I would probably want a little more information before deciding if part-time doctoring cheats taxpayers.  Dr. Sibert never follows up her allegation that state tax dollars subsidize medical education.  I suppose she means state-run universities, in which case we will just note that states are subsidizing less and less these days, and move on.  However, she does specify that Madicare pays for $9 billion of resident salaries and teaching.  I've always thought that the resident program was a win-win for everyone.  Teaching hospitals get really cheap labor, and residents get really great training.  Dr. Sibert seems to think that residents get more out of these programs than the hospitals and the public.  I have no other information.

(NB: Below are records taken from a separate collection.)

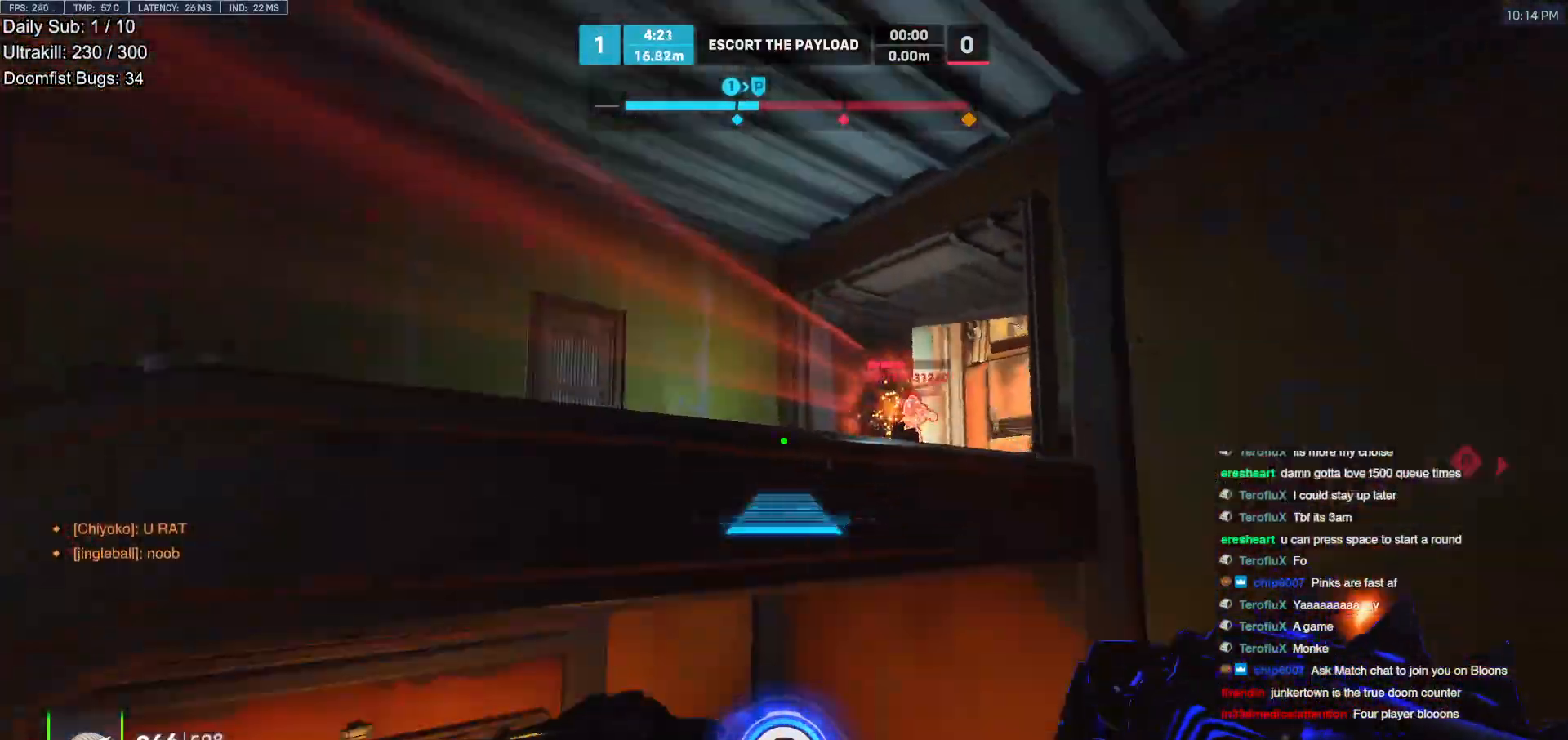
{"keys": ["a", "space"], "mouse": ["right"], "events": [[67, "s", "down"], [250, "s", "up"], [433, "space", "down"]]}
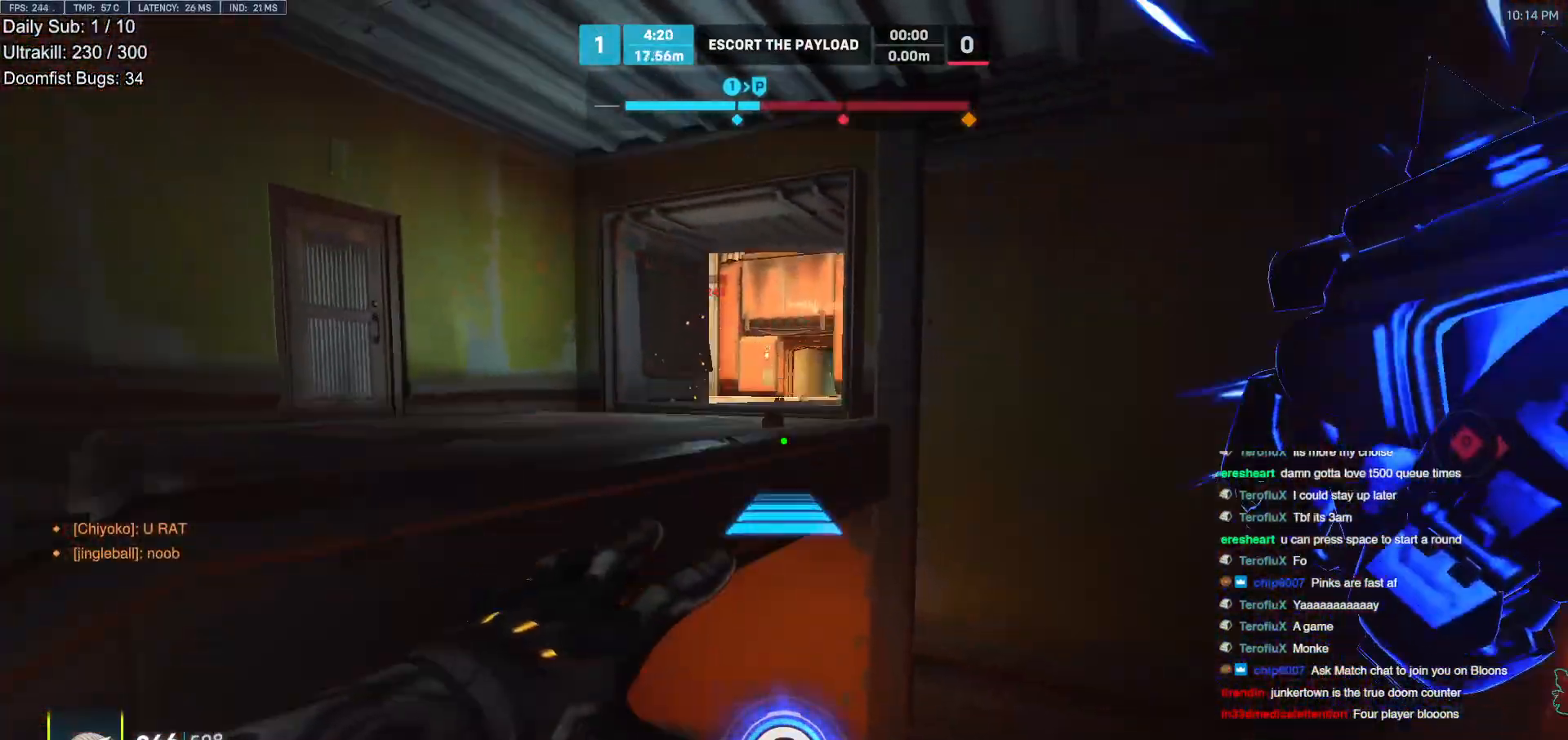
{"keys": ["space", "w"], "mouse": [], "events": [[67, "space", "up"], [67, "w", "down"], [117, "mouse_right", "up"], [167, "a", "up"], [450, "space", "down"]]}
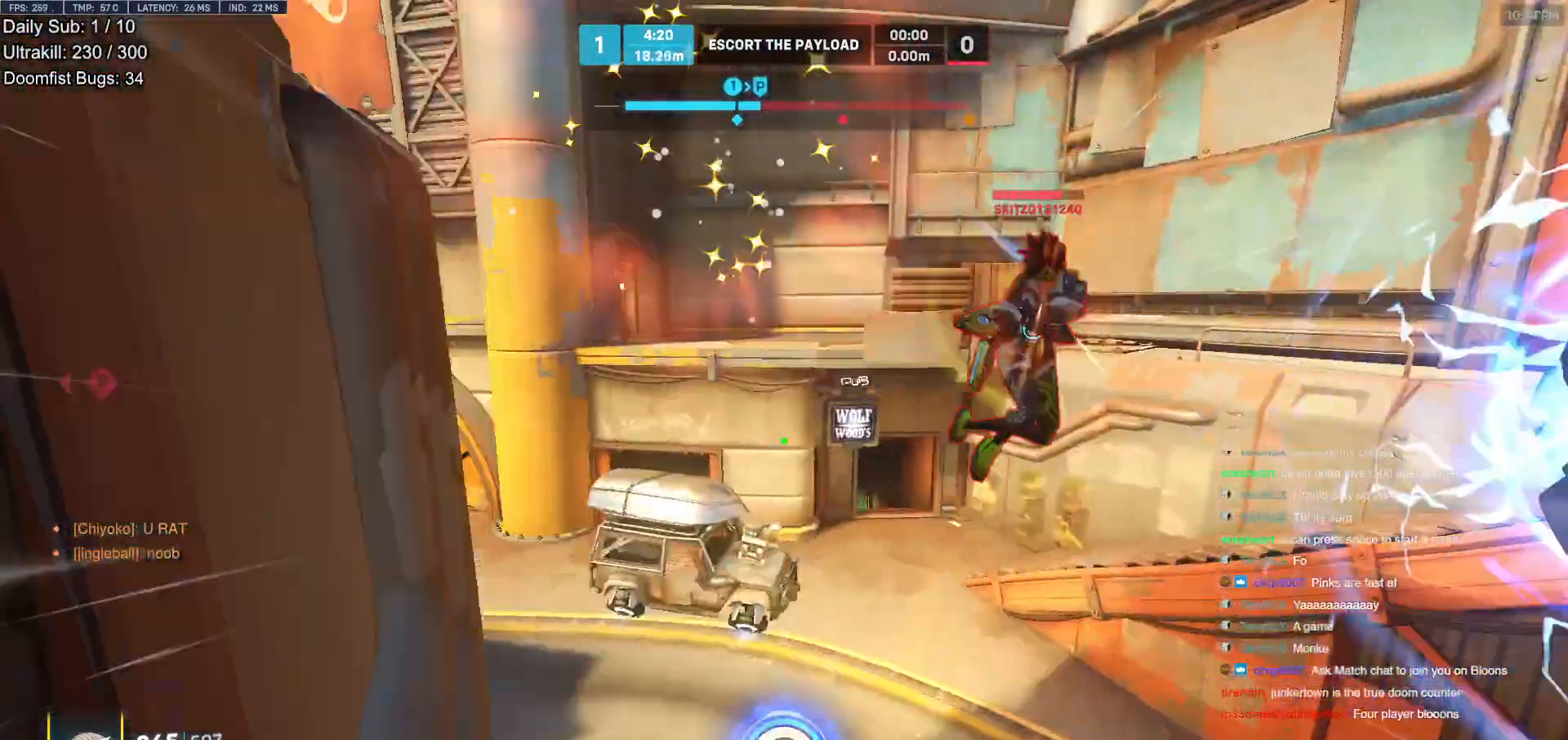
{"keys": ["d"], "mouse": ["left"], "events": [[50, "space", "up"], [83, "a", "down"], [133, "a", "up"], [367, "mouse_left", "down"], [417, "d", "down"], [467, "w", "up"]]}
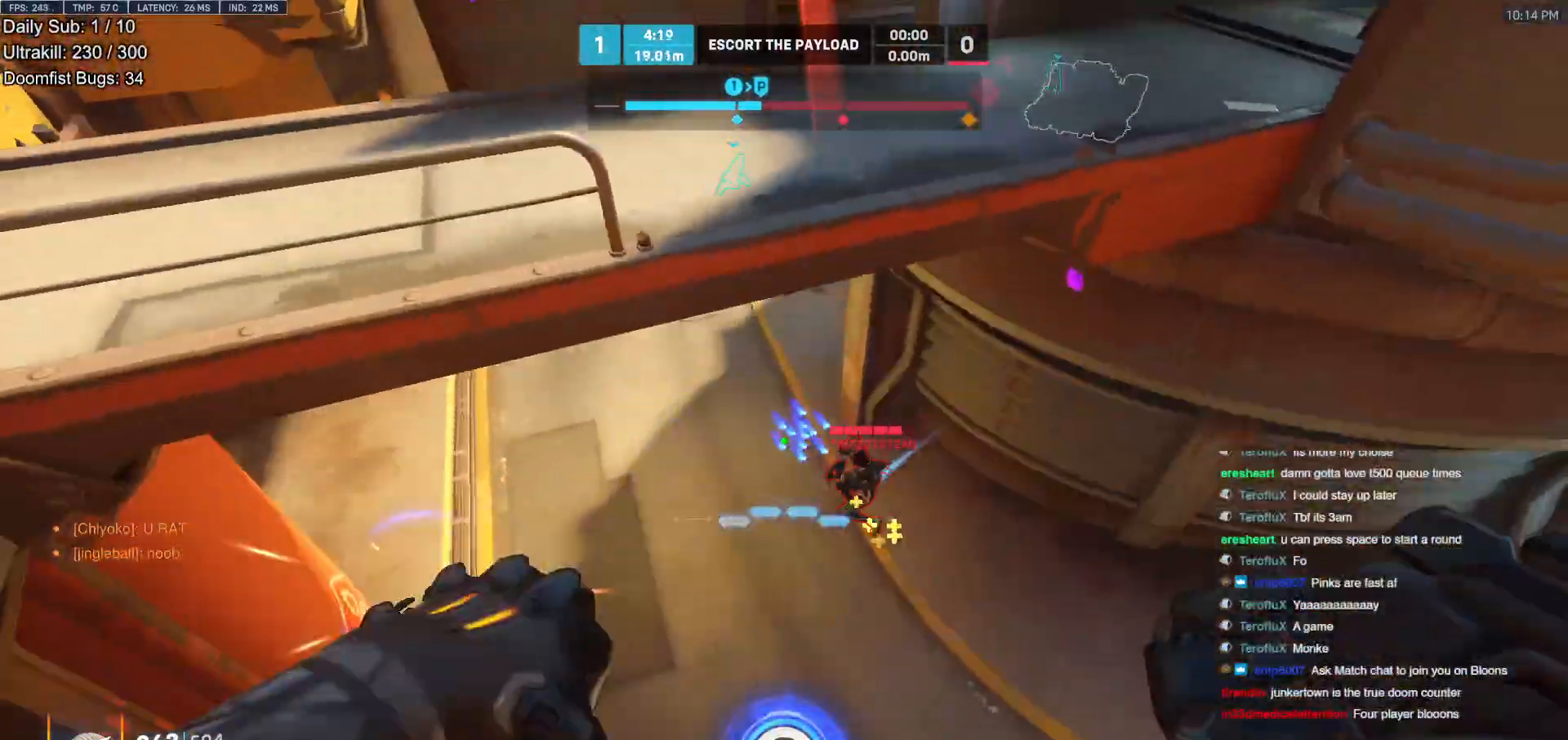
{"keys": ["d", "w"], "mouse": [], "events": [[17, "mouse_left", "up"], [200, "mouse_left", "down"], [383, "mouse_left", "up"], [383, "w", "down"]]}
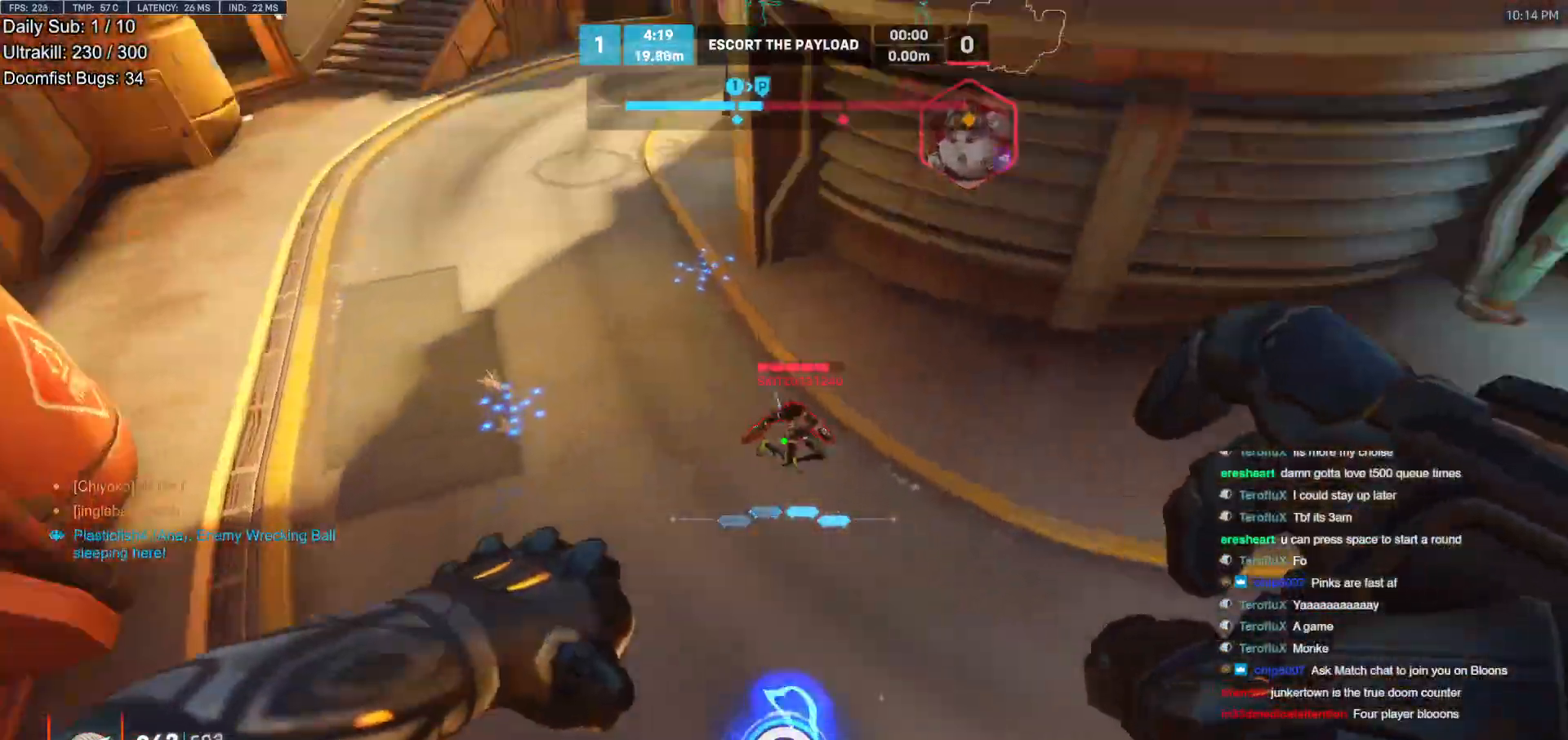
{"keys": ["a", "space", "w"], "mouse": ["left"], "events": [[83, "d", "up"], [83, "mouse_left", "down"], [217, "mouse_left", "up"], [450, "a", "down"], [450, "mouse_left", "down"], [500, "space", "down"]]}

However, even if the new doctor owes something to the public, how much?  Forty years of 50 hour weeks?  Thirty years?  Dr. Sibert doesn't seem to have the same ire for her male counterparts who retire early or step down from the more unpredictable parts of practice (delivering babies, surgeries, etc.).  Dr. Sibert is even upset with full-time female doctors who practice a few hours less a week than male counterparts or see a few less patients a week. 

I also have a hard time linking owing something to the U.S. taxpayer with being a private physician.  Am I giving back to the public at large merely by being a physician that private individuals have access to for a fee?  I went to law school at a time in which my degree was heavily subsidized by the people of the great state of Texas.  I'm not sure if they felt paid back by my years of service at the private law firm, at the prevailing billing rate.

Dr. Silbert seems to be saying that if you take up a spot in a U.S. medical school class and a residency program, then you have to practice as hard and as long as the person who did not get that spot.  And I think she means as hard and as long as the person who did not get that spot in 1983.